ABC管理(えいびーしーかんり)情報システム用語事典

ABC control

» 2005年03月22日 00時00分 公開
[@IT情報マネジメント編集部,@IT]

 部品在庫や商品在庫、顧客などを管理するに当たり、管理対象をその重要性に応じて3つのクラスを設定し、そのクラスごとに対応を変えるなどして効果的な管理を行う方法。

 もともとは1950年代に米国GEのH・F・ディッキー(H. Ford Dickie)が在庫管理(資材発注)の方法として考案したもので、在庫品目をA・B・Cの3つのクラスに分けて、それぞれに保管方法や在庫水準、補充方式などを変えることで適切な在庫管理を行うというもの。

 在庫品目の区分は、ABC分析によって行う。
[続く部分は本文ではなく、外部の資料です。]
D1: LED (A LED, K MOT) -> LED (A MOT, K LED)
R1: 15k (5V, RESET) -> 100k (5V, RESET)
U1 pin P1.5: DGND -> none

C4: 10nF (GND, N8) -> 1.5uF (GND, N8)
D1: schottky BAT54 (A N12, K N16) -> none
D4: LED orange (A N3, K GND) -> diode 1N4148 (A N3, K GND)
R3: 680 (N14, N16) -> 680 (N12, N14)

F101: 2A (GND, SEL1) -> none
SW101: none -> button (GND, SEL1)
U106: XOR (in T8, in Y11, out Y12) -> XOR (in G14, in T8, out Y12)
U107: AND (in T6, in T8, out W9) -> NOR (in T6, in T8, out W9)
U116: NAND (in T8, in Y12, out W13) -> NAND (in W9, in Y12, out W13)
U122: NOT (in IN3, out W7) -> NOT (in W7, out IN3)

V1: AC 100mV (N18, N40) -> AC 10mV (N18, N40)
全品目(種類)のうち重要度の高い上位20%程度(Aクラス)の品目群を重点的に管理強化すれば、80%の改善効果が得られるという一般的な傾向(パレートの法則)に基づいている。ただし、品目と改善効果の関係を示すパレート曲線(パレート図に示される曲線)は、業界や品目によって異なるのできちんと確認する必要がある。

 要素項目の重要度を測る指標とその改善策は、適用分野と目的によってさまざまなものが考えられる。

 例えば在庫管理であれば、指標として年間の「取引金額」や「使用金額」が使われることが多いが、「単位当たりコスト」「在庫回転率」「発注リードタイム」「所要保管コスト」「使用可能性」「欠品が発生した場合に必要となるコスト」などがある。また、「絶対に欠品を出してはいけない部品」「荷姿が大きく、管理に手間が掛かる部品」のようなものは、ABC分析による数値分析とは関係なく、人為的にAクラスにしておくことも考慮する必要がある。

 こうしてABCクラス分けを行ったら、それに応じた管理方法を選択する。例えば重要アイテムであるAクラスの品目に対しては定期発注方式を適用して、期間ごとに所要量を正確に把握して発注したり、棚卸をB・Cクラスよりも頻繁に行い、正確な数量をきちんと把握するなどが考えられる。それに対して、Bクラスには定量発注方式を取り、安全在庫水準を下回った時点で定量発注し、Cクラスに対しては管理コストのかからない現品管理などの簡易な管理方式にするといった対策を取る。

 物流でも、倉庫・物流センターの運営やレイアウト、輸配送体制の検討に利用できる。例えばAクラスのアイテムは利用地に近い場所に在庫を持ち、B・Cクラスのアイテムは都度配送にしたり、逆にAクラスはメーカー直送にしてB・Cクラスは流通センターを利用するなどといったことが考えられる。

 販売・マーケティングでは、商品別、得意先別、部門別、担当者別、曜日や曜日別、時間帯別の売上高、客数、客単価などを指標に、売り上げ貢献度を分析し、売り場構成や販売方法、販売促進、発注方法に反映させるといったことが考えられる。

 ただし、マーチャンダイジングのやり方としては、Cクラス商品(死に筋商品)だからといってカットすることが必ずしも正しいとは限らない。品揃えが悪いために客足が遠のくといった可能性を考慮する必要がある。